__Directions for this task__:
Count every line in the data below where "pixel" occurs, then state that number and nothing more.

__Material to process__:
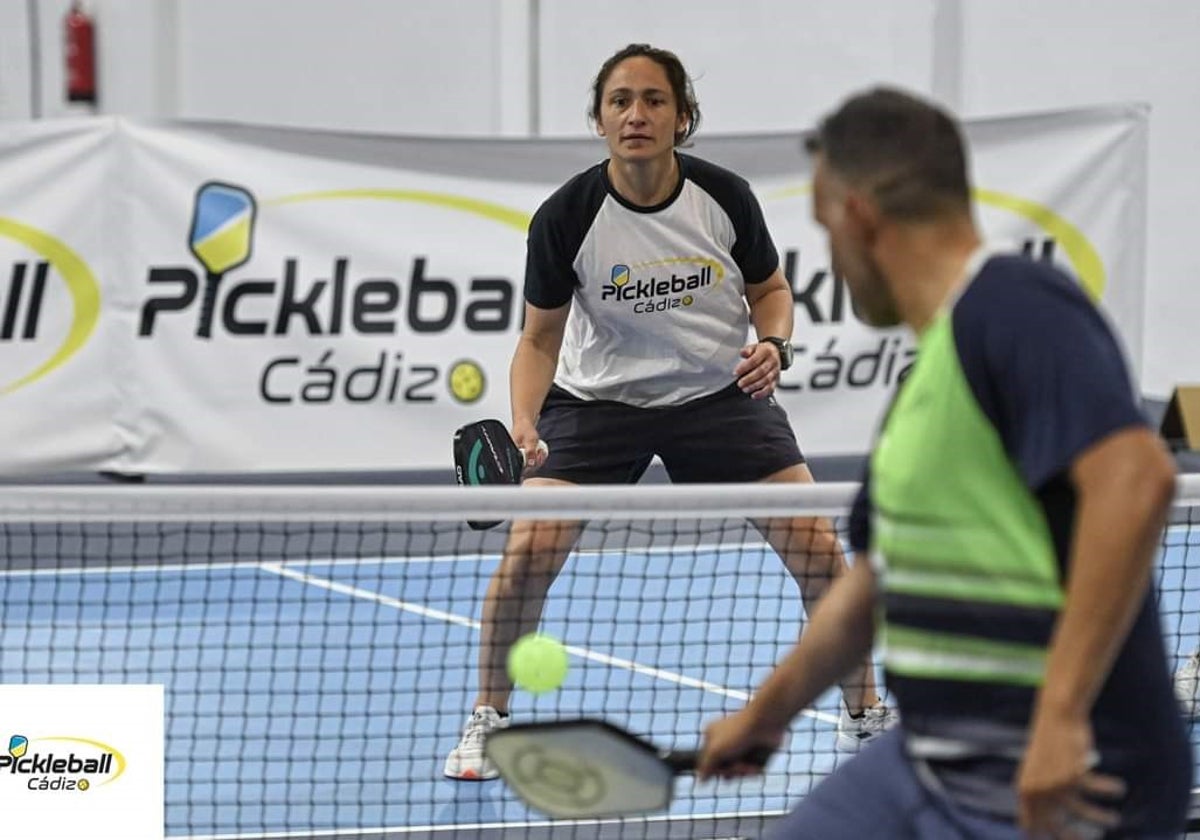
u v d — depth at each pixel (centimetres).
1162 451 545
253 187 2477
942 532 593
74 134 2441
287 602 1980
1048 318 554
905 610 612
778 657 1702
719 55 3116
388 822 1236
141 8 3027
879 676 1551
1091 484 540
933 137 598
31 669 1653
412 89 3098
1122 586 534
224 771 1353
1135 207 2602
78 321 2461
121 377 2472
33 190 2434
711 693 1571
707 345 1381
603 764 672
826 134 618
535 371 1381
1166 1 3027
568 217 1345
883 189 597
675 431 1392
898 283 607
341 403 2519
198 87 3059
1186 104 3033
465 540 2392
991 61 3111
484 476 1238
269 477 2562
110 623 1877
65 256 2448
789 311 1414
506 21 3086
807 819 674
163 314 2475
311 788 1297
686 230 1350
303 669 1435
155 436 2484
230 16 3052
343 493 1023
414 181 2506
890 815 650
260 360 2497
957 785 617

--

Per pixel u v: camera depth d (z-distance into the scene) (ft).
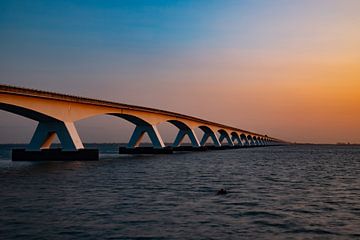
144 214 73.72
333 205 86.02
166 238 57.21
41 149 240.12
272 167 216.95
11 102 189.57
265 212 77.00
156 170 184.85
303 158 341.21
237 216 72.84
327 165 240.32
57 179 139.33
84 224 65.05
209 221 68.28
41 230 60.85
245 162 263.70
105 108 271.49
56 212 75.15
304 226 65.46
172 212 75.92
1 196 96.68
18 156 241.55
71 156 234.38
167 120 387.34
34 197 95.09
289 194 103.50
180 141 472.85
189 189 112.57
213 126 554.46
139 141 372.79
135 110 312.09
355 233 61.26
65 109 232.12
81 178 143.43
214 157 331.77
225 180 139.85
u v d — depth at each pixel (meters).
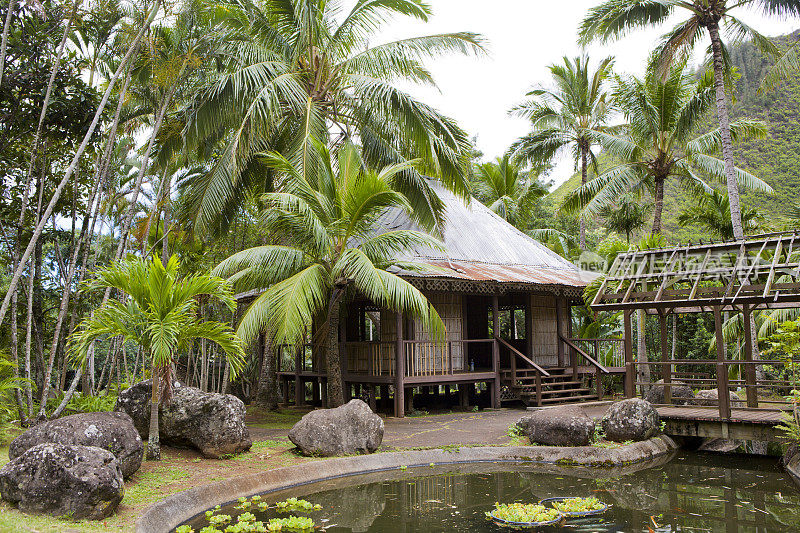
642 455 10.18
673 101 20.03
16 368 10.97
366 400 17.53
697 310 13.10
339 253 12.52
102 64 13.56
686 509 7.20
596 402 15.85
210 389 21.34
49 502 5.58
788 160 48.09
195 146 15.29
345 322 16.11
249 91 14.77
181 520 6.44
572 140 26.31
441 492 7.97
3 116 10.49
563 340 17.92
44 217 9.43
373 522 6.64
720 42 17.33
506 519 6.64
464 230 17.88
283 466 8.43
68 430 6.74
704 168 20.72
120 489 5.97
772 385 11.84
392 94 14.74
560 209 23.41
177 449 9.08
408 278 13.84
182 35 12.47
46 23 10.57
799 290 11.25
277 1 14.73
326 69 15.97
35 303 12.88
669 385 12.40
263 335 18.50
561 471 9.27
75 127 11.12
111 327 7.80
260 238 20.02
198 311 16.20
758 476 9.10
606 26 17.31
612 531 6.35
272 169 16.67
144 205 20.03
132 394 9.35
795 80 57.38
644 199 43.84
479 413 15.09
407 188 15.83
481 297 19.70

---

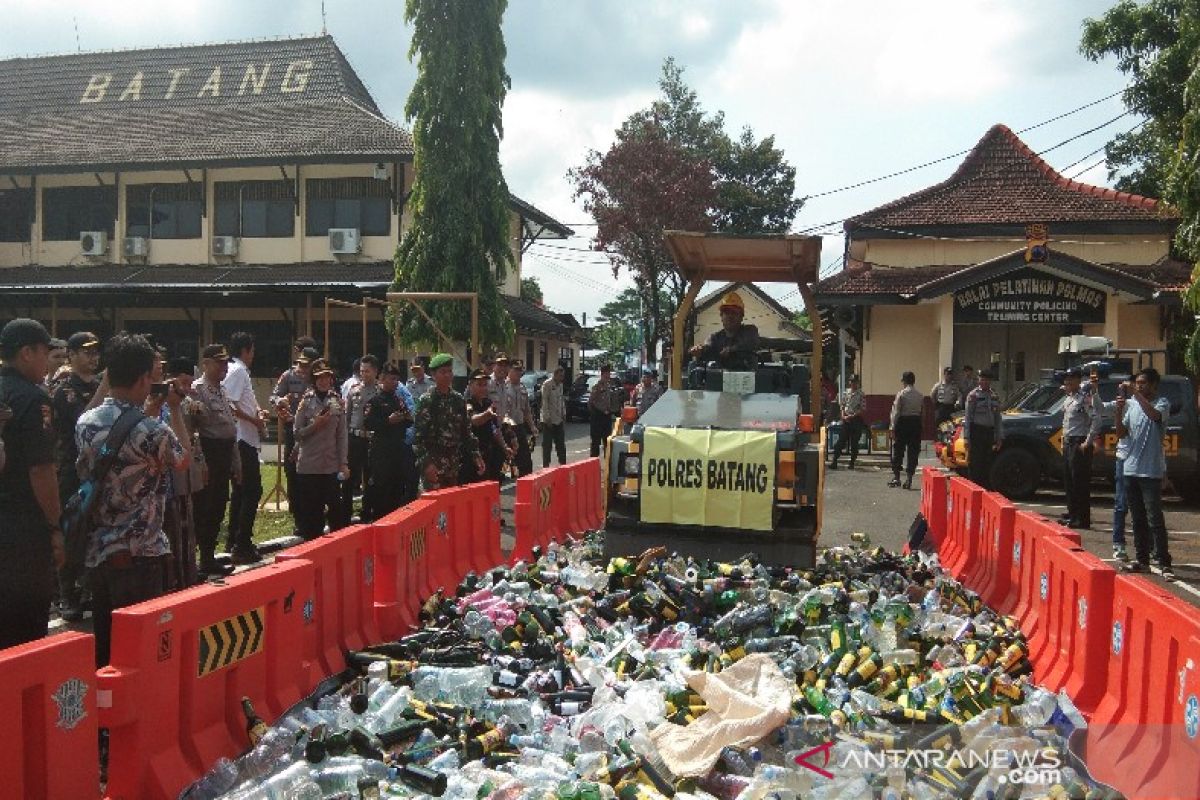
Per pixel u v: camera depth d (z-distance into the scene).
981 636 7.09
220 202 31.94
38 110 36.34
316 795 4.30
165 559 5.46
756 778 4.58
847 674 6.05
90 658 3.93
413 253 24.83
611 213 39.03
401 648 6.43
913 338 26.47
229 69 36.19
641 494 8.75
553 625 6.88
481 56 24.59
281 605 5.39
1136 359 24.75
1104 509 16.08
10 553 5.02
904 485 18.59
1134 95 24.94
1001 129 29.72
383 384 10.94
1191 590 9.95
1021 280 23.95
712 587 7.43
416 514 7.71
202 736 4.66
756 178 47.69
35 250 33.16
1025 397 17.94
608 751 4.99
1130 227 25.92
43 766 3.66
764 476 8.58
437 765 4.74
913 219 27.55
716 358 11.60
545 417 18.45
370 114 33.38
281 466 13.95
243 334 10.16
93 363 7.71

__Solution to this exercise__:
4